Laying the groundwork for growth
While every child’s success is a personal triumph for Sheriff, his greatest hope is for Liberia to become agriculturally self-sufficient. “Most of the food we eat comes from other countries, and this needs to change,” he says. “We want to train young people in Liberia to demonstrate leadership and become leaders in all walks of life.”
While every child’s success is a personal triumph for Sheriff, his greatest hope is for Liberia to become agriculturally self-sufficient.
Sheriff also plans to establish the 4-H Mano River Network, a program that will expand and coordinate the organization’s future efforts not just in Liberia but in Sierra Leone, Guinea, and Ivory Coast too. “4-H still needs to be established in the other three countries,” says Sheriff, “but this looks like it’s starting to happen. Each organization will ultimately work independently, but we will meet regularly to share business practices and challenges and to discuss how we can solve them. I’m hoping to set this up within the next three or four years.”

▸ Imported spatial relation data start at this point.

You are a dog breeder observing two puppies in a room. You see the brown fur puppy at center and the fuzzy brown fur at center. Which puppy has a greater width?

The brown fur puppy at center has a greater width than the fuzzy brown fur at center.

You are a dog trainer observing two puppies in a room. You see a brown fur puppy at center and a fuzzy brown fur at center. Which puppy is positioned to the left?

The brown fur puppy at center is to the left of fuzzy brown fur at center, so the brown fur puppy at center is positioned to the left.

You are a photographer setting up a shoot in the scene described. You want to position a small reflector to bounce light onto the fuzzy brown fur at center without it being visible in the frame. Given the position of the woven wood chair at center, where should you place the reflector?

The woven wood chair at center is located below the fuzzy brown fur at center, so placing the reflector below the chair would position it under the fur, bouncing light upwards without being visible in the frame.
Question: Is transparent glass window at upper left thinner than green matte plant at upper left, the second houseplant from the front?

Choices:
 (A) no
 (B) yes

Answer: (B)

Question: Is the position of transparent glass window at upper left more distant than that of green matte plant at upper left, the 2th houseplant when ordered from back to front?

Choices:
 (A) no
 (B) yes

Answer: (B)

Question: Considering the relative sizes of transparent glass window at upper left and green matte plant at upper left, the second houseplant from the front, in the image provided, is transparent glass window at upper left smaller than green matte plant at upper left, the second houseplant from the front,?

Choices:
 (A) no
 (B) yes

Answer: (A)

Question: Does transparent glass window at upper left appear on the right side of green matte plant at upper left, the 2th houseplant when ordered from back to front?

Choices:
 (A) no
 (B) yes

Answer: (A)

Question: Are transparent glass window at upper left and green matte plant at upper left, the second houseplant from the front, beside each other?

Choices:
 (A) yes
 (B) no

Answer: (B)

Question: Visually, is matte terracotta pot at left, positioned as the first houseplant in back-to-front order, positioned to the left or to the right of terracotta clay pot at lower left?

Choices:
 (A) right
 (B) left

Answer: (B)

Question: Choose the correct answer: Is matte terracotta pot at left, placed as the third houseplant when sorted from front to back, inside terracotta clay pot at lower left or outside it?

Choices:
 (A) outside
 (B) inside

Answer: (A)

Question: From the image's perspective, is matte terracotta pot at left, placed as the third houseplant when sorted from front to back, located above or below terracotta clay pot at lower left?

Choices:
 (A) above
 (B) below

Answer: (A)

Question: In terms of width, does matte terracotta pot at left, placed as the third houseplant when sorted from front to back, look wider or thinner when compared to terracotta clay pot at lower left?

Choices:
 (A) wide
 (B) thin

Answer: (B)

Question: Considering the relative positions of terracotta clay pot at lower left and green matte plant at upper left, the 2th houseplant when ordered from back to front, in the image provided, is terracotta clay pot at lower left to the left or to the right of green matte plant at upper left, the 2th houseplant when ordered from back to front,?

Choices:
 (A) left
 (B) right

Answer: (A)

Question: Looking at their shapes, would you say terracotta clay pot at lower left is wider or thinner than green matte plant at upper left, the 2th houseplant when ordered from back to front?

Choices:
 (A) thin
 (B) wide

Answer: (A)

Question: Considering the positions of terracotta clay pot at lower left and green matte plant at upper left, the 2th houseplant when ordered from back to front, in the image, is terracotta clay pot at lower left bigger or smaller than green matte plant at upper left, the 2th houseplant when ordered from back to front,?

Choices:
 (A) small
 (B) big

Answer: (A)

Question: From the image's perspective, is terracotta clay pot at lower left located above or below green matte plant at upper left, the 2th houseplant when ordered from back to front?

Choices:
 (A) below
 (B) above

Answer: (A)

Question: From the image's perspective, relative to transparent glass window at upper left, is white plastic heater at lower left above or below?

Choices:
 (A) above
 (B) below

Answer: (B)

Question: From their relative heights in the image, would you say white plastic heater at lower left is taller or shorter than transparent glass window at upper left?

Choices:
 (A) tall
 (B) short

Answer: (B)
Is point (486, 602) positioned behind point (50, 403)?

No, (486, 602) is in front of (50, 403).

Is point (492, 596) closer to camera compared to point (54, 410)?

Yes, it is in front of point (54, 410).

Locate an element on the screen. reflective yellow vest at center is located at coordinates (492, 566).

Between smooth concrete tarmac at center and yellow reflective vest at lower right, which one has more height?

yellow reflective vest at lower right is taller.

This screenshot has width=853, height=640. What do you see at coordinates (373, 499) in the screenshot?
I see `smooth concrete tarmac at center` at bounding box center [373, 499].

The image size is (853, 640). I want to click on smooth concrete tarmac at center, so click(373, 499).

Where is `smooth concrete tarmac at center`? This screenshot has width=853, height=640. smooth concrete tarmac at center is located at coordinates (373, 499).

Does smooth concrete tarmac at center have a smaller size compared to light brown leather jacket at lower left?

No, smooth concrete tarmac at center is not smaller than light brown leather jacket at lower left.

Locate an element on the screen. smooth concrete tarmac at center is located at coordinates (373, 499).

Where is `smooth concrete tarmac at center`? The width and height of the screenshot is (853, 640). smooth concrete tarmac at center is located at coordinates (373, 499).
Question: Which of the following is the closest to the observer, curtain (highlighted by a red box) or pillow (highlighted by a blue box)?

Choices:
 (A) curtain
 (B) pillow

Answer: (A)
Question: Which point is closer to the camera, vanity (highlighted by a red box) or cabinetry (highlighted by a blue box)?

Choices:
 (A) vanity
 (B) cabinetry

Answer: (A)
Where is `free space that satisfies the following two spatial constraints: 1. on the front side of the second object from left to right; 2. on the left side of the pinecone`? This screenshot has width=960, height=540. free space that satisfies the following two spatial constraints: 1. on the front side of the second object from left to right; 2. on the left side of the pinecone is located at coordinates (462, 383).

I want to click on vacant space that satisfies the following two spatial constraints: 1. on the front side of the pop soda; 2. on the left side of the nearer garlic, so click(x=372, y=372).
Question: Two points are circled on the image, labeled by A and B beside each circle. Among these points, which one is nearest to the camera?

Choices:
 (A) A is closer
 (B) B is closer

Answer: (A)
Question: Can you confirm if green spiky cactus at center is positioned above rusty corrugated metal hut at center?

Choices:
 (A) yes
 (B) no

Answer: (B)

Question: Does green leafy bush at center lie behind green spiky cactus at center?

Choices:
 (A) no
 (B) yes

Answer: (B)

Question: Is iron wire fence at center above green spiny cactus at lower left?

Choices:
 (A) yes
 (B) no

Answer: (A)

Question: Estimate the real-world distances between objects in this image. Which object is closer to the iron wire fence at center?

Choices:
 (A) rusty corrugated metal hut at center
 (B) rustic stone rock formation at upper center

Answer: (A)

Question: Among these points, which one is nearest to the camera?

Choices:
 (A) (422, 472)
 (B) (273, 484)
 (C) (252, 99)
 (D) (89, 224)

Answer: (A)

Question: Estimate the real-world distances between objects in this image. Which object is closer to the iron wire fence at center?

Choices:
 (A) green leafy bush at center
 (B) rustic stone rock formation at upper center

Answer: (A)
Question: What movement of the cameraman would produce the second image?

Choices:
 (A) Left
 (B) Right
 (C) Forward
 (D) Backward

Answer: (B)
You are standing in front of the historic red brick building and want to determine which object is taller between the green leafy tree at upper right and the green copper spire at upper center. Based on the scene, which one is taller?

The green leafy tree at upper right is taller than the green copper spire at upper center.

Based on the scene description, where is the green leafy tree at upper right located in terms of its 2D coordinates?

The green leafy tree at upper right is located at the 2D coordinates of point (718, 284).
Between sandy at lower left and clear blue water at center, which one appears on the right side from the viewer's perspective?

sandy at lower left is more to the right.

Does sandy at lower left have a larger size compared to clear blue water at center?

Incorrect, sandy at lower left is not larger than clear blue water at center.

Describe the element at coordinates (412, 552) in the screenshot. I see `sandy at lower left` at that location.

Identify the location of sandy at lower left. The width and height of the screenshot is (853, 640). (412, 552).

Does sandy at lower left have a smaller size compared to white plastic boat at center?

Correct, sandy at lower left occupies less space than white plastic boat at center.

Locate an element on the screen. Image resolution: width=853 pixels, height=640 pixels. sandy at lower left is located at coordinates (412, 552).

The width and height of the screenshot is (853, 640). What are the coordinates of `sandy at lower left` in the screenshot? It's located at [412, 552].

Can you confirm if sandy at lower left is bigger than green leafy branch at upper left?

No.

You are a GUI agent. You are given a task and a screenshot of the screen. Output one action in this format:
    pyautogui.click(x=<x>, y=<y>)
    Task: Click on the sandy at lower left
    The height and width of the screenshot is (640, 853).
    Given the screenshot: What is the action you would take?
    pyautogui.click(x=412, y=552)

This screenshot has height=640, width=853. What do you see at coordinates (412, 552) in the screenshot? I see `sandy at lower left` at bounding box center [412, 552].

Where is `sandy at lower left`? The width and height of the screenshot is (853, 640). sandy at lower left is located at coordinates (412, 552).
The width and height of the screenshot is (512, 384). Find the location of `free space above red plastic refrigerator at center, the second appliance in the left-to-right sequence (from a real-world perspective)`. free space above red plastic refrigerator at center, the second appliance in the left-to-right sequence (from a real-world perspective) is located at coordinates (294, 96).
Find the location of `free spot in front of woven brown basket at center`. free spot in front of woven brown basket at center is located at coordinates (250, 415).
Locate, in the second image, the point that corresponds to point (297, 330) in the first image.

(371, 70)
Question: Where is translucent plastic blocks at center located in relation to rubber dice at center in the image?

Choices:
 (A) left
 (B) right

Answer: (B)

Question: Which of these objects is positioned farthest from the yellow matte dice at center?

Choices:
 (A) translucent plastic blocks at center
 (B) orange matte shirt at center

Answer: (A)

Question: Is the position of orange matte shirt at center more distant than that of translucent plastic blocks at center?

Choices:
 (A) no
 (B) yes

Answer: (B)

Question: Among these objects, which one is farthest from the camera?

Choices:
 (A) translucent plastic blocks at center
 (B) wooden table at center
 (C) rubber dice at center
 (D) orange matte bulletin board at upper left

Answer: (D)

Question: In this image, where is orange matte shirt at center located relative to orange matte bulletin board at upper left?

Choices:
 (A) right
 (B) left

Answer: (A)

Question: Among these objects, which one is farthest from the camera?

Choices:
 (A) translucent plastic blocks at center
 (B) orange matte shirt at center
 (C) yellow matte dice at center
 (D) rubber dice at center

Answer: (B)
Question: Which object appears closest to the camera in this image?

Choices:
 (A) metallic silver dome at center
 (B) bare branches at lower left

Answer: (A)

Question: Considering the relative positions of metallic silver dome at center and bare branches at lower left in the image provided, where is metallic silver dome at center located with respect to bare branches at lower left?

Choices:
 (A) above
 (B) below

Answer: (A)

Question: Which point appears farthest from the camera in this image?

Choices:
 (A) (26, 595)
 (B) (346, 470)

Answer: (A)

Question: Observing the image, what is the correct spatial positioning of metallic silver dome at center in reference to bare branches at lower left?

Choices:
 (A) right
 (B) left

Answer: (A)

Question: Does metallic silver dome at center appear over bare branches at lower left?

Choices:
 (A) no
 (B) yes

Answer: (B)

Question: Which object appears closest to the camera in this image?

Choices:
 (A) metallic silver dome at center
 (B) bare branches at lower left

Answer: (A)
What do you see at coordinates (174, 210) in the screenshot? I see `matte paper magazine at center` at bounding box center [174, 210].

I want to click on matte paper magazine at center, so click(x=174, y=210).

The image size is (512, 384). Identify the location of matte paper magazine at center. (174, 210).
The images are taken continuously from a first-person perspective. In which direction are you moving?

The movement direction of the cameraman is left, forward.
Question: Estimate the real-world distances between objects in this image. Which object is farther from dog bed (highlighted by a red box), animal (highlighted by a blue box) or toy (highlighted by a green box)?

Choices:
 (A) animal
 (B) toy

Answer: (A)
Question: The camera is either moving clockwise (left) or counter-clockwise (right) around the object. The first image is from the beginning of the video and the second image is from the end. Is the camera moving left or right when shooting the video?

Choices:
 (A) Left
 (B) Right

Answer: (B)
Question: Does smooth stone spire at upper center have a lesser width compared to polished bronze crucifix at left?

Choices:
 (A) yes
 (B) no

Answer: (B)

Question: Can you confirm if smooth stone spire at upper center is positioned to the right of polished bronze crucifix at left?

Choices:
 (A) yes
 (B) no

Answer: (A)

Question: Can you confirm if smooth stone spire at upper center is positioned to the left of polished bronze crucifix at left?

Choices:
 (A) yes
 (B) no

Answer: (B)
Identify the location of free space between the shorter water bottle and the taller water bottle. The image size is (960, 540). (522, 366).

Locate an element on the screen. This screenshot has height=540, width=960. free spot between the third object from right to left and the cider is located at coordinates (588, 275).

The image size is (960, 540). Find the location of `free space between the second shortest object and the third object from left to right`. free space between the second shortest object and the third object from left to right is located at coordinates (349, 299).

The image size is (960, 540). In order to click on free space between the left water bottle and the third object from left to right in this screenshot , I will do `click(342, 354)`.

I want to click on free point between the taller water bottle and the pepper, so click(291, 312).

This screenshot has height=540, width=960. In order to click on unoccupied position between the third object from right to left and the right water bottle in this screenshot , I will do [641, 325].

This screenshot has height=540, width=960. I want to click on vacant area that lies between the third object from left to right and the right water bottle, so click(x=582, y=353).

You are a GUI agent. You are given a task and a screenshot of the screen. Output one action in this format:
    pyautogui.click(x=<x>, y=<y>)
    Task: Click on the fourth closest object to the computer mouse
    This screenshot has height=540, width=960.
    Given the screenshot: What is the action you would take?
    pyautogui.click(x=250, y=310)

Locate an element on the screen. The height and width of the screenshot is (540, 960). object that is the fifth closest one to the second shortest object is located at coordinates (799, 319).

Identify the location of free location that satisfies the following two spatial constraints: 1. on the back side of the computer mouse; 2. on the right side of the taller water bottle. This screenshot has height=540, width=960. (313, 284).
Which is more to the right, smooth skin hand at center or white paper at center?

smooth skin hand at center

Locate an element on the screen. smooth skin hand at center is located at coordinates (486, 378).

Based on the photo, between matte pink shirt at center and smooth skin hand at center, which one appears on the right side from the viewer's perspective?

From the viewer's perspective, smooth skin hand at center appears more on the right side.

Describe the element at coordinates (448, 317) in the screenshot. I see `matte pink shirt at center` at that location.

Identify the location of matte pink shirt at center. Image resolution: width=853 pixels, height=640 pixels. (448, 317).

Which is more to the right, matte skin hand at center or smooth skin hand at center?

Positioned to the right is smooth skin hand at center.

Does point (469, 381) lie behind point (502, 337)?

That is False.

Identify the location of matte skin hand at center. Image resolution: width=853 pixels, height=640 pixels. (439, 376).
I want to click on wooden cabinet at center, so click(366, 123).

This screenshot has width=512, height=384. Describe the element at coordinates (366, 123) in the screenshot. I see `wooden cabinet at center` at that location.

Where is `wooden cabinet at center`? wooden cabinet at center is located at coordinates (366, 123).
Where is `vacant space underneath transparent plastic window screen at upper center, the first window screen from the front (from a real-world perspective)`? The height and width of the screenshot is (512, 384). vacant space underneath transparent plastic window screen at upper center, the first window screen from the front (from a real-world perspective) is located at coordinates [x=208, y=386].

Sheriff is well-equipped to do so, having participated in the Mandela Washington Fellowship for Young African Leaders in 2017, which accepted just 1,000 people out of more than 50,000 applicants. He spent over a month at Appalachian State University in North Carolina, where he gained useful skills that he’s now using to serve as a better leader at home. “Good leadership is identifying a problem and then working to solve it peacefully,” says Sheriff. “I have always been inspired by Martin Luther King Jr., who identified a problem in America—racial segregation—and used peaceful means to solve it.
“I believe that violence cannot solve a problem,” he adds. “Liberia is what we have, and young people need to find peaceful means to solve its problems. We have our strength in agriculture, and we can use that strength to find effective solutions that will allow our crops—and our country—to grow.”